Economia

Cassa integrazione: numeri in calo a novembre, resta il rischio disoccupazione all’orizzonte

"Ecco perché resta sempre attuale e valido il discorso di investire nelle politiche attive e nella formazione dei lavoratori", spiega Mesagna, segretario, con delega al mercato del lavoro della Cisl Monza Brianza Lecco.

Lavoro

In Brianza, a ottobre, i numeri della cassa integrazione evidenziavano chiaramente una situazione del mercato del lavoro tutt’altro che fuori pericolo: 1 lavoratore su 4 era a rischio di essere toccato dall’ammortizzatore sociale. I numeri di novembre invece, nonostante il lockdown, sembrano andare nella direzione opposta.

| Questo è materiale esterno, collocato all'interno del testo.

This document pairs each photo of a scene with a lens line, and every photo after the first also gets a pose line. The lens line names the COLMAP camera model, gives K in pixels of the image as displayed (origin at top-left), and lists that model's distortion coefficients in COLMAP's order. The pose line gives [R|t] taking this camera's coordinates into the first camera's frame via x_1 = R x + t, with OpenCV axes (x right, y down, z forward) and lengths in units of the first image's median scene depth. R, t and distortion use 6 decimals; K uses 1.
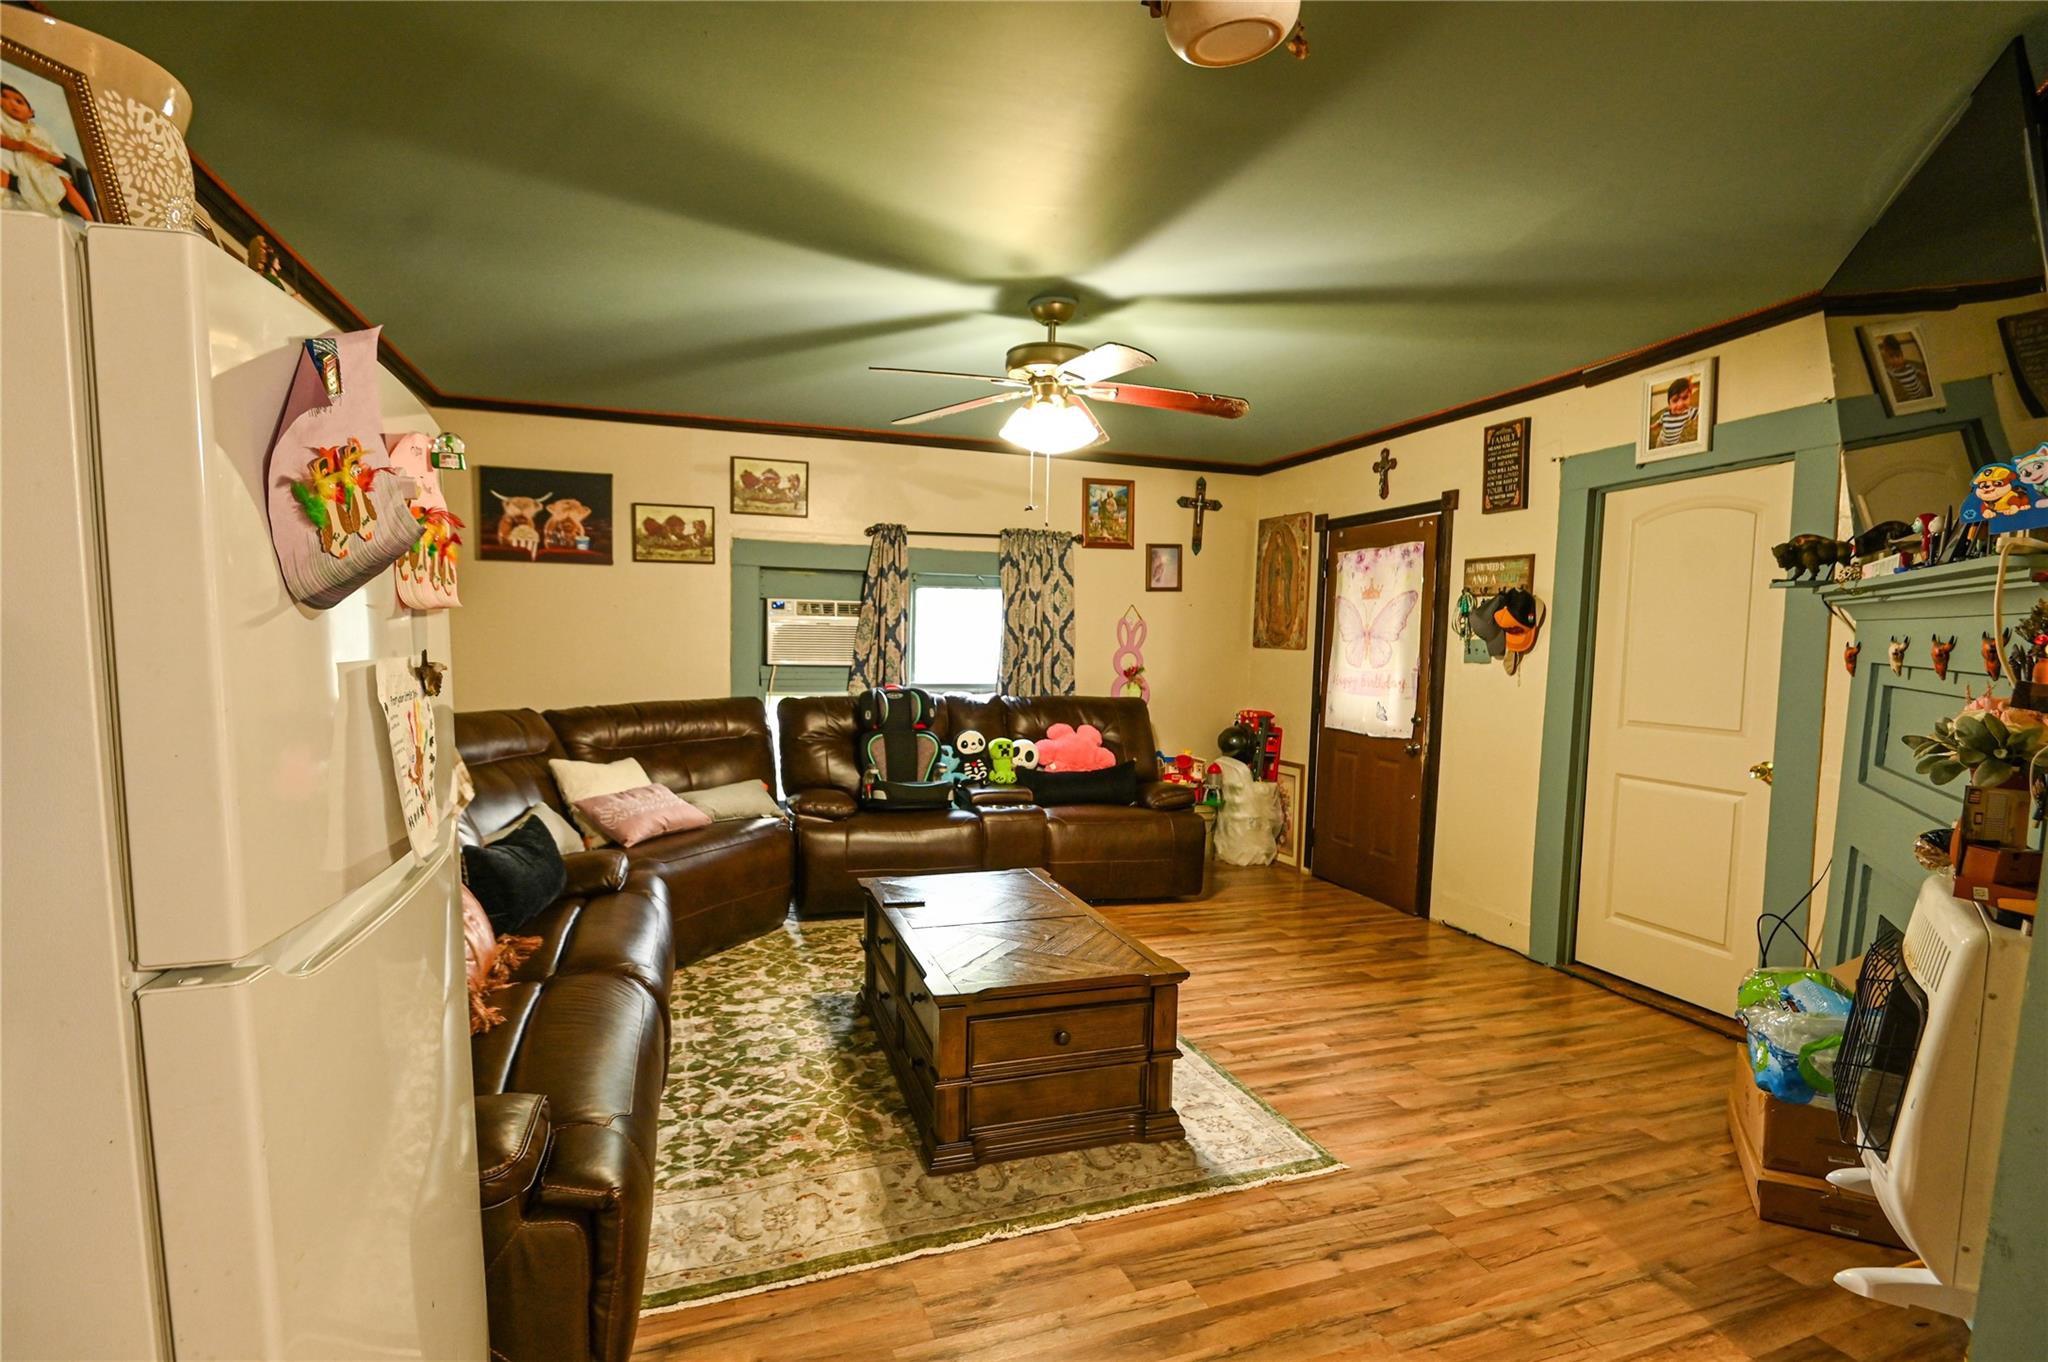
lens RADIAL K [[917.3, 0, 1013.6], [0, 917.3, 709.0], [0, 0, 1]] dist [-0.000255, -0.000035]
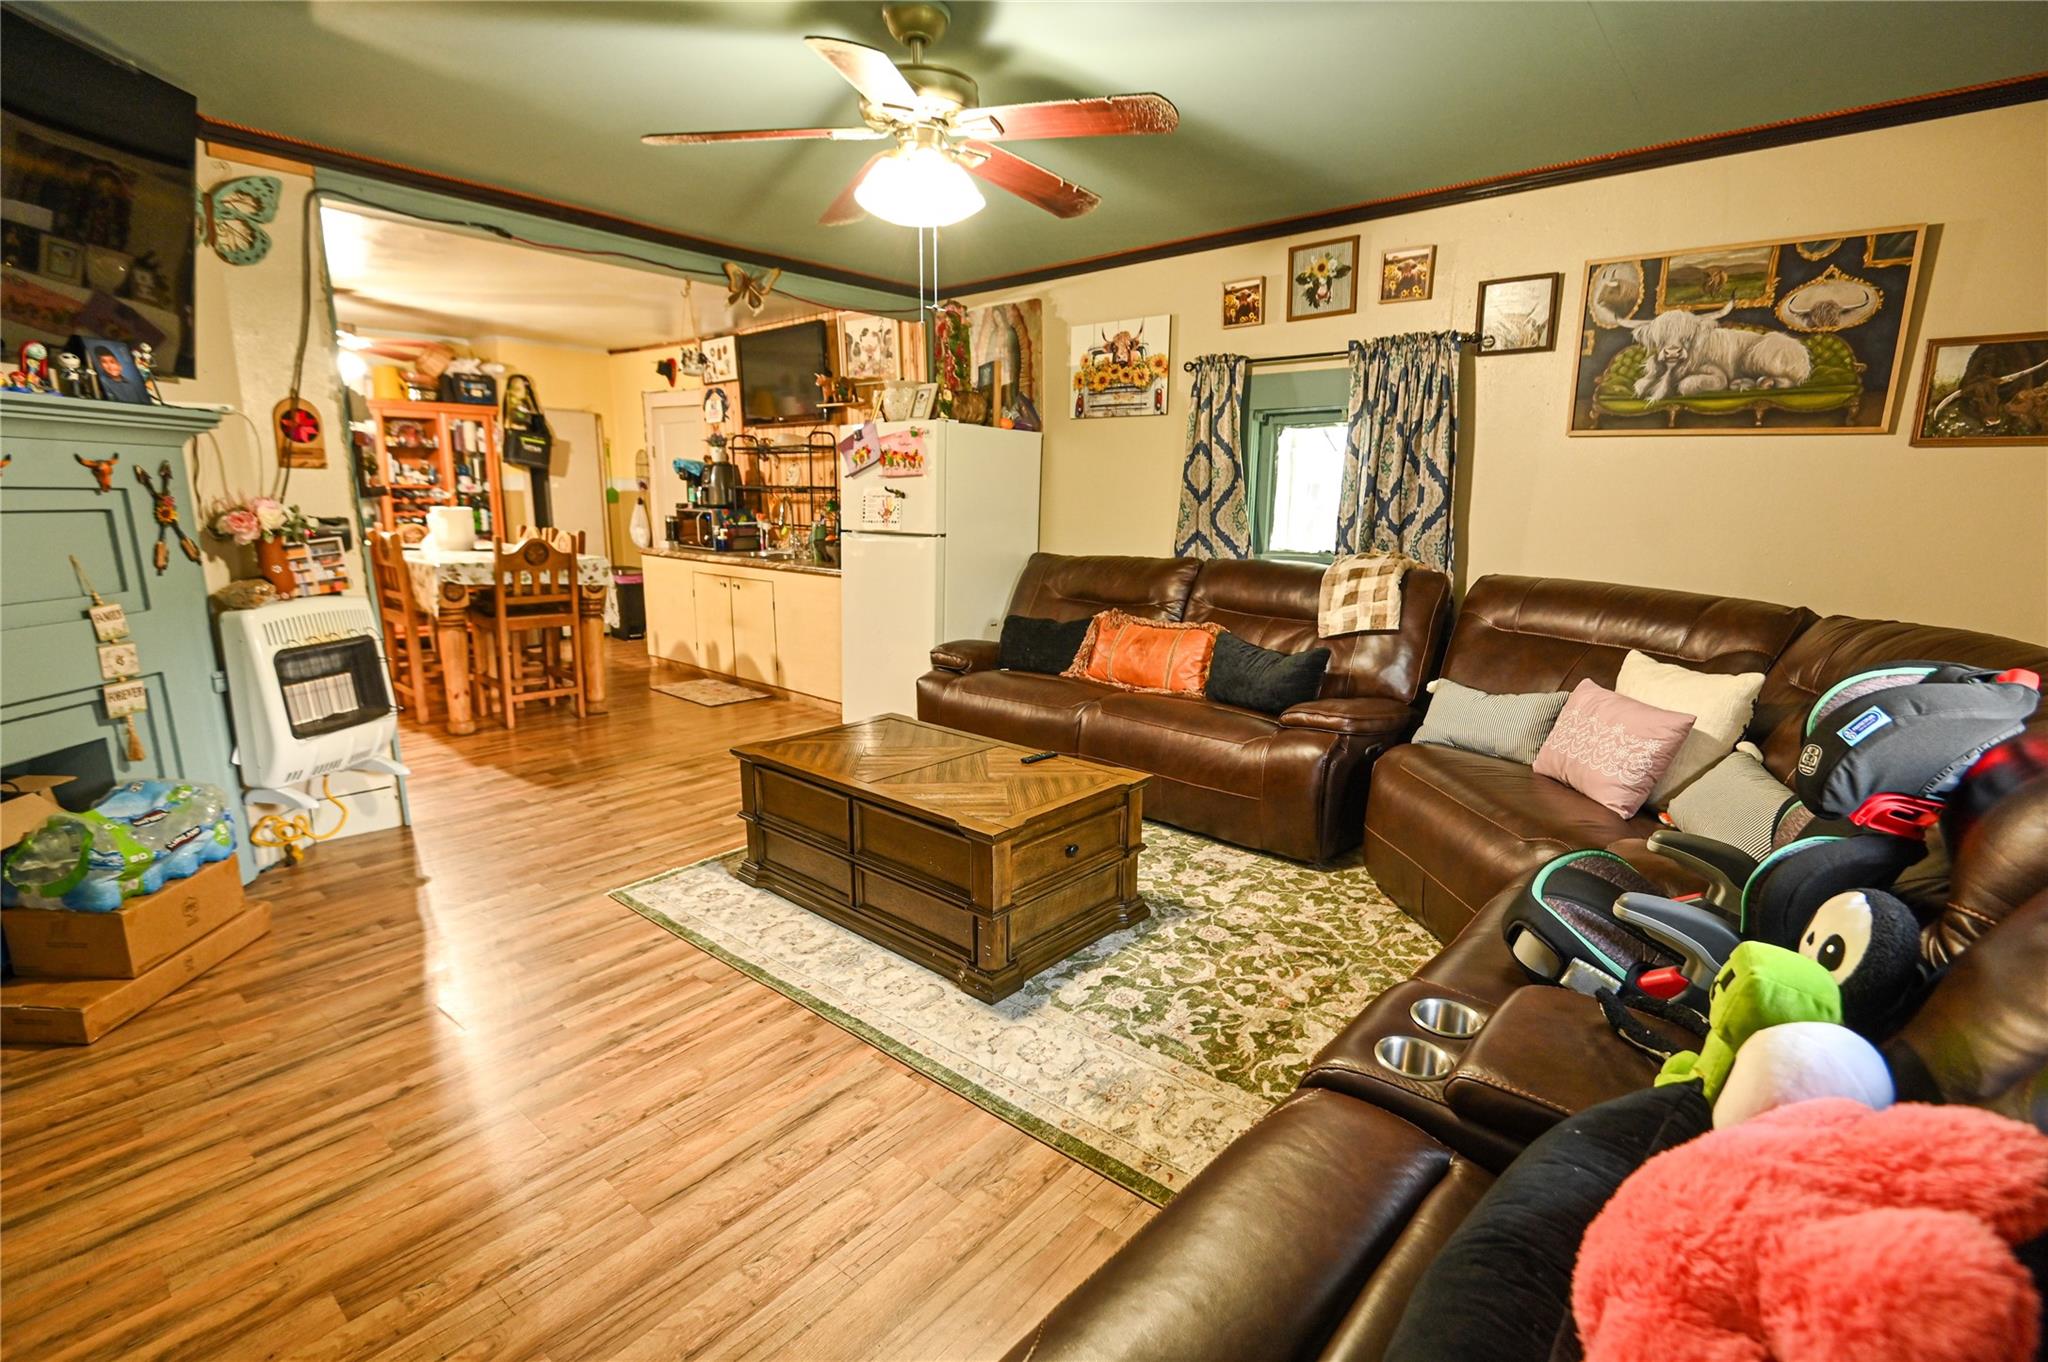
lens RADIAL K [[917.3, 0, 1013.6], [0, 917.3, 709.0], [0, 0, 1]] dist [-0.000255, -0.000035]
pose [[-0.854707, 0.100396, -0.509310, 0.354266], [-0.059161, 0.955889, 0.287709, -0.104032], [0.515728, 0.276038, -0.811065, 1.587738]]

Per quanto riguarda le province di Monza e Brianza e Milano, le ore di cassa integrazione richieste sono diminuite rispetto al mese precedente. Tuttavia, confrontandole con quelle del medesimo periodo del 2019 si evince chiaramente che si tratta di una situazione di grande criticità.

“Prima di andare ad analizzare i numeri della cassa integrazione, è doveroso fare tre considerazioni: stiamo parlando di autorizzazioni alla cassa integrazione e non utilizzo vero e proprio; i dati sono incorporati con quelli di Milano (Inps non li scorpora); riguardano tre tipi di cassa integrazione, ovvero quella ordinaria, straordinaria e in deroga. Pertanto sono dati parziali e quindi sottostimati. Tutto ciò premesso, possiamo partire col dire che a settembre eravamo a quota 21milioni e 300mila ore, ottobre 42 milioni e 600mila, mentre a novembre i numeri sono calati riavvicinandosi ai livelli di settembre, ovvero 22 milioni 288.343. Di queste, 11 milioni 881mila ore sono di cassa ordinaria (che riguarda il settore manifatturiero), mentre 9 milioni 784mila sono di cassa in deroga (utilizzata da tutto il terziario e servizi)”, spiega Enzo Mesagna, segretario, con delega al mercato del lavoro della Cisl Monza Brianza Lecco.

Novembre: numeri solo apparentemente positivi

“La cassa integrazione di ottobre, con numeri raddoppiati rispetto a settembre, faceva presagire un quarto trimestre ancora più negativo e invece è andato nella direzione opposta. E’ difficile al momento identificare le ragioni di questo cambio inaspettato di tendenza, tuttavia la spiegazione più plausibile può risiedere nel fatto che le ore di cassa integrazione richieste a ottobre abbiano avuto ricadute anche sul mese di novembre. Bisogna sottolineare altresì che si tratta di un’inversione di tendenza che ha interessato soltanto le provincie di Monza, Brianza e Milano”.

“La situazione di apparente miglioramento di novembre si smaschera tuttavia facilmente se la si confronta con lo stesso mese del 2019: allora furono autorizzate 2milioni e 42mila ore di cassa integrazione. Quelle di novembre 2020 sono quindi cresciute di 11 volte“, chiarisce il segretario Cisl.

Novembre: 100 milioni di ore di CIG in Lombardia

Considerato che in tutta la Lombardia, sempre nel mese di novembre, sono state autorizzate 57milioni di ore di cassa integrazione, Monza Brianza e Milano rappresentano i 2/5 del totale ore della regione. Se poi ai 57milioni andiamo ad aggiungere le ore autorizzate di Fis (cassa per il terziario) arriviamo a 90milioni; con la Cisoa degli agricoli, il totalone del solo mese di novembre, in Lombardia, supera ampiamente i 100 milioni di ore“, spiega Mesagna.

Rischio licenziamenti dietro l’angolo

“Tutti i numeri che abbiamo appena visto sono il segnale chiaro di un‘economia in forte difficoltà e di un settore industriale in grande sofferenza. E’ altrettanto evidente che tale situazione si tradurrà nei prossimi mesi in un calo del Pil e una conseguente perdita di posti di lavoro. Alcune ricerche sostengono che sul territorio di Monza, un punto percentuale di Pil corrisponda a 1000 posti di lavoro in meno. E’ facile quindi immaginare lo scenario che andrà a delinearsi alla fine del blocco dei licenziamenti: se oggi le ore in meno di lavoro vengono coperte dagli ammortizzatori sociali, domani si tradurranno in un importante calo dell’occupazione. Ecco perché resta sempre attuale e valido il discorso di investire nelle politiche attive e nella formazione dei lavoratori“, conclude Mesagna.